No contesté y me fui a la ducha. Cuando iba a acostarme, descubrí que no quedaba ni una bolsita de café en casa—seguro que se lo tomaron todo. Sin café, sin paz y, sobre todo, sin respeto. Y antes de dormir, Jaime soltó:
—Habrá que pensar en qué hacemos este fin de semana con Rocío. No puede aburrirse sola.
Casi pierdo los estribos. ¿Por qué iba a cambiar mis planes por una chica que no conozco? El sábado tenía planes con mi amiga Marta, a quien no veía desde hacía un año. Iba a ser un día de compras, comida y paseo. ¿Y ahora qué? ¿Cancelarlo todo por una adolescente que ni siquiera vino acompañada?
Al día siguiente, antes de que pudiera pensar en desayunar, Rocío ya estaba maquillada, con unos vaqueros llenos de lentejuelas y plantada en la puerta, móvil en mano.
—¿Vamos? Quiero ir al centro comercial y luego, quizá, a un restaurante.
La miré y respondí con serenidad:
—Mira, Rocío, tienes un móvil con GPS. Aquí tienes una llave—sal cuando quieras.

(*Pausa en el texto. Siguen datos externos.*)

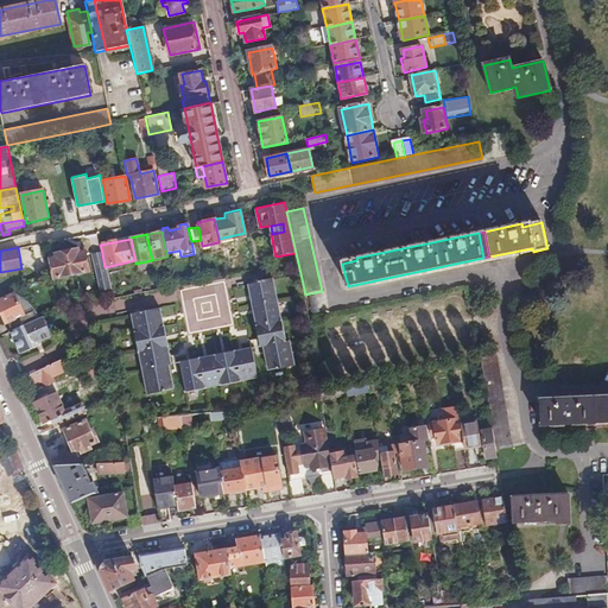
[(67,251),(71,274),(89,271),(86,252),(80,253),(80,248),(67,251)]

Pero no me molestes.
—¿¡Qué!?—se le abrió la boca de sorpresa—. Pero yo pensaba que vosotros me acompañaríais. No tengo dinero—mi madre no me dio nada, contaba con vosotros…
—Pasear por la ciudad es gratis. Y si te entra hambre, sabes dónde está la nevera.
Quedó callada, sentada en la cocina como si el mundo entero le debiera disculpas. Yo me marché al centro comercial, porque ya estaba harto de sentirme un extraño en mi propia casa.
Por la tarde apareció toda la familia. No entendí qué ocurría hasta que empezó el interrogatorio: ¿por qué había humillado a la pobrecita?, ¿por qué no le di dinero?, ¿por qué era tan egoísta? Nadie me dejó hablar. Todos gritaban. Rocío, en otra habitación, fingía ser la víctima.
Los escuché, y al final dije:
—No soy un criado. No debo nada a nadie. Rocío no es mi responsabilidad. Yo no la invité. Con lo que gano, apenas llego a fin de mes. Si os da pena vuestra sobrina, reunid dinero entre todos y pagadle sus caprichos.
Jaime no dijo nada. Solo al final de la noche, cuando todos se fueron, murmuró:
—Tienes razón… Solo que no quería problemas con mi familia.
Y esa es la historia. No soy egoísta. Solo soy una persona que pide respeto. Y si alguien cree que ser “familia” le da derecho a exigir y mangonear, que se mire al espejo y piense si a ellos les gustaría que invadiesen su vida así.